8. Let five minutes before serving.

They say this should serve 10… That depends – I used more than 10 slices of bread because I had room in my pan, and honestly… maybe I had two pieces versus the recommended one piece serving (c’mon Cooking Light – this is like the yummiest fresh baked goods for breakfast).
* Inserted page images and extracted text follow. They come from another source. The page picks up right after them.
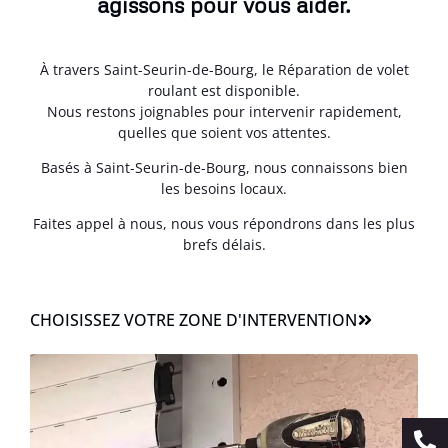
agissons pour vous aider.
À travers Saint-Seurin-de-Bourg, le Réparation de volet
roulant est disponible.
Nous restons joignables pour intervenir rapidement,
quelles que soient vos attentes.
Basés à Saint-Seurin-de-Bourg, nous connaissons bien
les besoins locaux.
Faites appel à nous, nous vous répondrons dans les plus
brefs délais.
CHOISISSEZ VOTRE ZONE D'INTERVENTION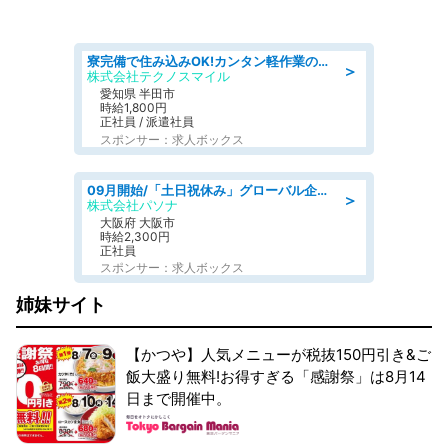
寮完備で住み込みOK!カンタン軽作業のお仕事 denso aichi
＞
株式会社テクノスマイル
愛知県 半田市
時給1,800円
正社員 / 派遣社員
スポンサー：求人ボックス
09月開始/「土日祝休み」グローバル企業での産業保健のお仕事/保健師/高時給/残業なし/服装自由
＞
株式会社パソナ
大阪府 大阪市
時給2,300円
正社員
スポンサー：求人ボックス
姉妹サイト
【かつや】人気メニューが税抜150円引き&ご
飯大盛り無料!お得すぎる「感謝祭」は8月14
日まで開催中。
And if I’d have had bacon, I’d have served some to cut a little salt in with the sweetness.

There you go – ENJOY. Invite me over for breakfast when you make this, alright?

* I ran out of light corn syrup and used a mixture of light and dark – it was fine
**I used skim milk. It was fine.

Gingerbread SmackDown!

I love gingerbread. I know people who don’t, and to that I say: More for me. One of my favorite aspects of winter, though, is that gingerbread flavors are everywhere. Panera has an awesome gingerbread bagel. Starbucks has the gingersnap latte (which is not as good as last year – and I finally figured out today what it was missing: NUTMEG). I even saw an ad for Coldstone Creamery that showed a gingerbread cake with gingerbread ice cream inside and even though it’s far too cold for ice cream, I’m more than a little tempted.

I always make gingerbread cookies at this time of year, but admittedly – I’ve typically made them from a mix. This year, I figured I would do it right. I would actually make them from scratch. I dug through my binders of recipes (seriously: HUGE binders filled with recipes) and found two gingerbread cookie recipes. One was from Cooking Light magazine. The other was a Paula Deen recipe.

I made the CL version on Friday night, the Paula version on Sunday. The CL version had less butter, more molasses and used white sugar instead of brown. The Paula version had twice as many calories and more than twice as much fat (but I still have to say, nutritionally, gingerbread cookies? Not that bad for you. Thank god – because I have eaten A LOT of them in the past few days). The CL version was easier to roll and work with and though both versions tasted good, the CL cookies were actually better.

Once I finish eating all the gingerbread cookies that are sitting on my counter and finish the Paula gingerbread dough in my fridge, I will be using only the Cooking Light recipe for the rest of the season.

Oh the trouble I go through for my cookies.